Source code for dire_rapids.betti_curve

"""
Betti curve computation using filtered edge addition.

Computes Betti numbers (β₀, β₁) at multiple filtration thresholds by:
1. Building full atlas complex once with kNN graph
2. Recording all edge distances
3. Progressively adding edges by distance threshold
4. Recomputing Laplacians and Betti numbers at each step

Contains both CPU and GPU implementations with automatic backend selection.
"""

import warnings

import numpy as np
from scipy import sparse
from scipy.sparse.linalg import eigsh
from sklearn.neighbors import NearestNeighbors


# ---------------------------------------------------------------------------
# Shared helpers (used by both CPU and GPU paths)
# ---------------------------------------------------------------------------

def _build_atlas(data_np, distances_np, indices_np, k_neighbors,
                 density_threshold, overlap_factor):
    """
    Build the atlas complex from kNN graph data (CPU-only set operations).

    Returns
    -------
    global_edges : set of (int, int) tuples
    global_triangles : set of (int, int, int) tuples
    edge_distances : dict mapping edge -> float
    triangle_edges : list of (tri, e1, e2, e3) tuples
    """
    n = len(data_np)
    edge_distances = {}
    global_edges = set()
    global_triangles = set()

    for i in range(n):
        local_neighborhood = indices_np[i, 1:]
        local_dists = distances_np[i, 1:]

        # Edges from i to neighbors
        for j_idx, j in enumerate(local_neighborhood):
            edge = tuple(sorted([i, int(j)]))
            global_edges.add(edge)
            if edge not in edge_distances:
                edge_distances[edge] = local_dists[j_idx]

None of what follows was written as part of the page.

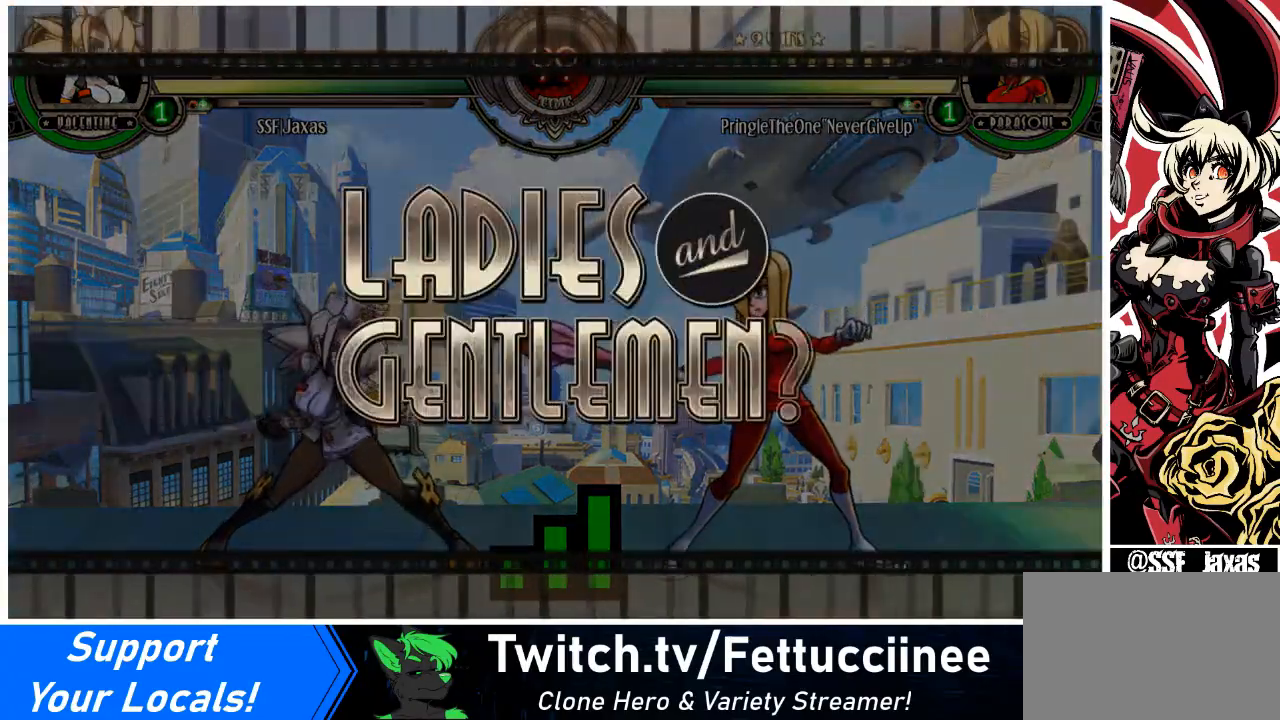
{"buttons": ["DPAD_RIGHT"], "events": [[234, "SQUARE", "down"], [400, "SQUARE", "up"], [501, "DPAD_RIGHT", "down"]]}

        # Dense local patch
        dist_threshold = (
            np.percentile(local_dists, density_threshold * 100) * overlap_factor
        )

        if len(local_neighborhood) > 1:
            neighborhood_coords = data_np[local_neighborhood]
            for idx_j, j_val in enumerate(local_neighborhood):
                j = int(j_val)
                dists_jk = np.linalg.norm(
                    neighborhood_coords[idx_j + 1:] - neighborhood_coords[idx_j],
                    axis=1,
                )
                close_enough = dists_jk < dist_threshold
                for offset, is_close in enumerate(close_enough):
                    if is_close:
                        k = int(local_neighborhood[idx_j + 1 + offset])
                        edge = tuple(sorted([j, k]))
                        global_edges.add(edge)
                        if edge not in edge_distances:
                            edge_distances[edge] = dists_jk[offset]

        # Build triangles
        for idx_j, j_val in enumerate(local_neighborhood):
            for idx_k in range(idx_j + 1, len(local_neighborhood)):
                j = int(j_val)
                k = int(local_neighborhood[idx_k])
                e1 = tuple(sorted([i, j]))
                e2 = tuple(sorted([i, k]))
                e3 = tuple(sorted([j, k]))
                if e1 in global_edges and e2 in global_edges and e3 in global_edges:
                    global_triangles.add(tuple(sorted([i, j, k])))

    # Pre-compute triangle edges for efficiency
    triangle_edges = []
    for tri in global_triangles:
        i, j, k = tri
        e1 = tuple(sorted([i, j]))
        e2 = tuple(sorted([i, k]))
        e3 = tuple(sorted([j, k]))
        triangle_edges.append((tri, e1, e2, e3))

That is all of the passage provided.